How to calculate and visualise the age of party candidates
Data is at the heart of telling the story of an election, and understanding how numbers of votes relates to the population of an area and seats won is important in order to communicate factually and correctly. But there’s other data points, too, which can be interesting and engaging for readers.
Take, for example, the age of candidates standing for election. It’s a diverting story to note that the average age of an ANC candidate is over 50 years old, some five years older than the average age of all candidates in the election and the eighth highest out of all parties contesting in 2024. But it also tells us something about where the party stands on bringing in newcomers: of the major parties, only Freedom Front Plus has an older cohort (average age is 52). The average age of a DA candidate is 47, the same as MK, while Rise Msanzi can proudly boast that it has the fourth youngest cohort with an average of 38. The “youngest” party is, fittingly, the South African Youth Power Party, with an average of 32.
This more than a bit of fun. A regular criticism of South African politics is that there are not enough younger people in government – so understanding the generational make-up of candidate lists can reveal much about its plans for succession.
So how can you calculate these ages?
Getting the data
First of all, we need to get the candidate lists from the IEC. The latest lists are available at this link.
There are three lists, one for the National vote, one for the Regional vote (which returns members to the National Assembly) and one for the provincial legislatures. We ran all three lists through Tabula to scrape the tables of names, which include the first few digits of an ID number – and therefore the date of birth.
Tabula is a powerful and essential tool for working with data. You can learn how to use it here.
We then added the resulting CSV files to a Google Sheet, and created two new columns at the right of the table. The first column uses a formula to construct a date of birth from the ID number.
=concatenate(MID(B2,5,2),”/”,MID(B2,3,2),”/”,LEFT(B2,2))
“Concatenate” is a formula that tells Sheets to create a character string from multiple references or inputs. In this case, it’s the birth day, followed by the birth month, followed by the year.

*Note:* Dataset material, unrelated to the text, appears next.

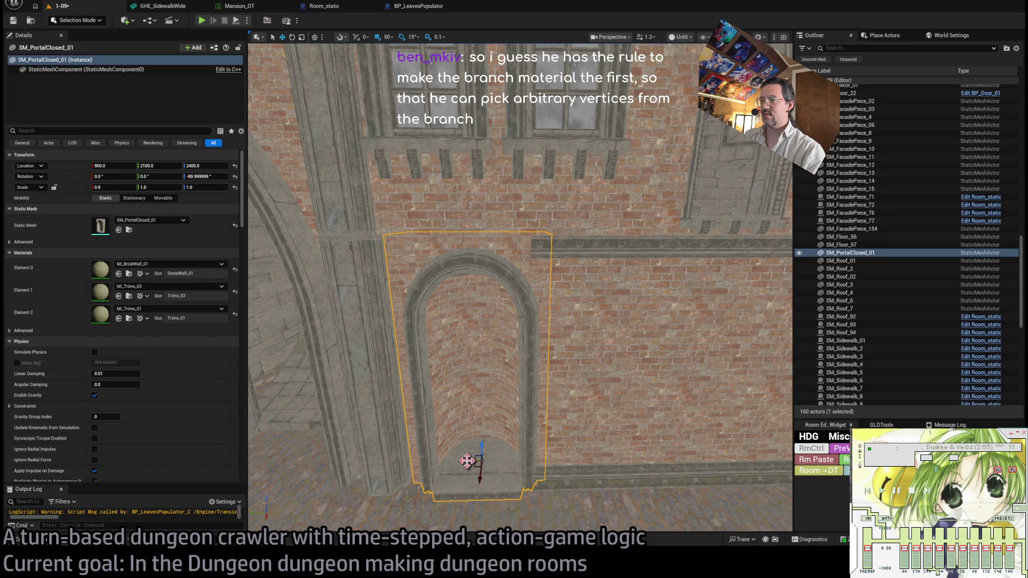
key(w)
click(377, 37)
drag(465, 473, 444, 467)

To find the day, for example, we need to take two characters from the middle of the ID number. We use another formula to do this, called MID. To grab numbers five and six in the ID number, we use the formula MID(B2,5,2), for the month it’s MID(B2,3,2). To extract the year number it’s a slightly different formula. LEFT(B2,2) say to Sheets take two characters from the start of cell B2. Finally, each element of the date is separated by a forward slash (“/”), which must be surrounded by quote marks to show Sheets this is a text character and not a command to divide numbers.
Now we have a date of birth for each candidate, working out the age is easy, as Sheets has a formula just for this. It’s called =DATEDIF.
=DATEDIF(F2,Today(),”y”)
The “today()” and “y” arguments tell DATEDIF if to work out the number of years between the date in F2 (our new DOB column) and today.
Visualising candidate ages
Now we have the ages of all candidates in years, we can use Pivot Tables to calculate the youngest, eldest and average age of all candidates on the list, by party. There are almost 10 000 names across all three lists, and Pivot Tables are quick way of summarising large amounts of data.
You can create a Pivot Table by selecting any cell on our Sheet, and navigating to Insert>Pivot Table. You’ll see a blank tab is created, with a menu for adding datapoints on the left. In our case, we want the rows of data to contain party names, and then three values to be calculated for each party. You can see how we have set this up here:
Note that under Values, we have added the column Age three times, but with a different method for summarising the numbers (Min, Max and Average).
We can also sort this chart, using the pull down menu in the Rows option that says “Order”. Sorting by Min of age>Ascending, for example, will put the parties with the youngest candidates at the top. Average of Age>Descending, meanwhile, will put the parties with the highest average ages at the top of the list.
Since there are so many parties contending the election, a visualisation which includes every party would be very large and hard to read. So we have opted to show just a selection which includes the parties with the youngest and eldest candidates, and the main political parties such as the ANC, DA, EFF, and so on. We have also included some of the more prominent new parties, like MK and Rise Mzansi.
To create the visualisation above, we used the excellent dataviz tool, Flourish. We won’t be walking you through all aspects of Flourish, but there is an excellent tutorial covering the basics here.
We chose to use a scatter plot with three points per party. By setting the box “Series (connect with line)” to the party name, we make it easier to see how candidates are distributed by age within the lists.
Giving each party its traditional colour requires a little bit of manual tweaking in the main configuration menu, found in the Preview mode for your chart.
Finally, you can publish your chart as a static image or interactive using the button at the top right hand side. We went further and combined four similar charts in a Flourish Story to create the interactive above. We’ll explain how to do that in another tutorial.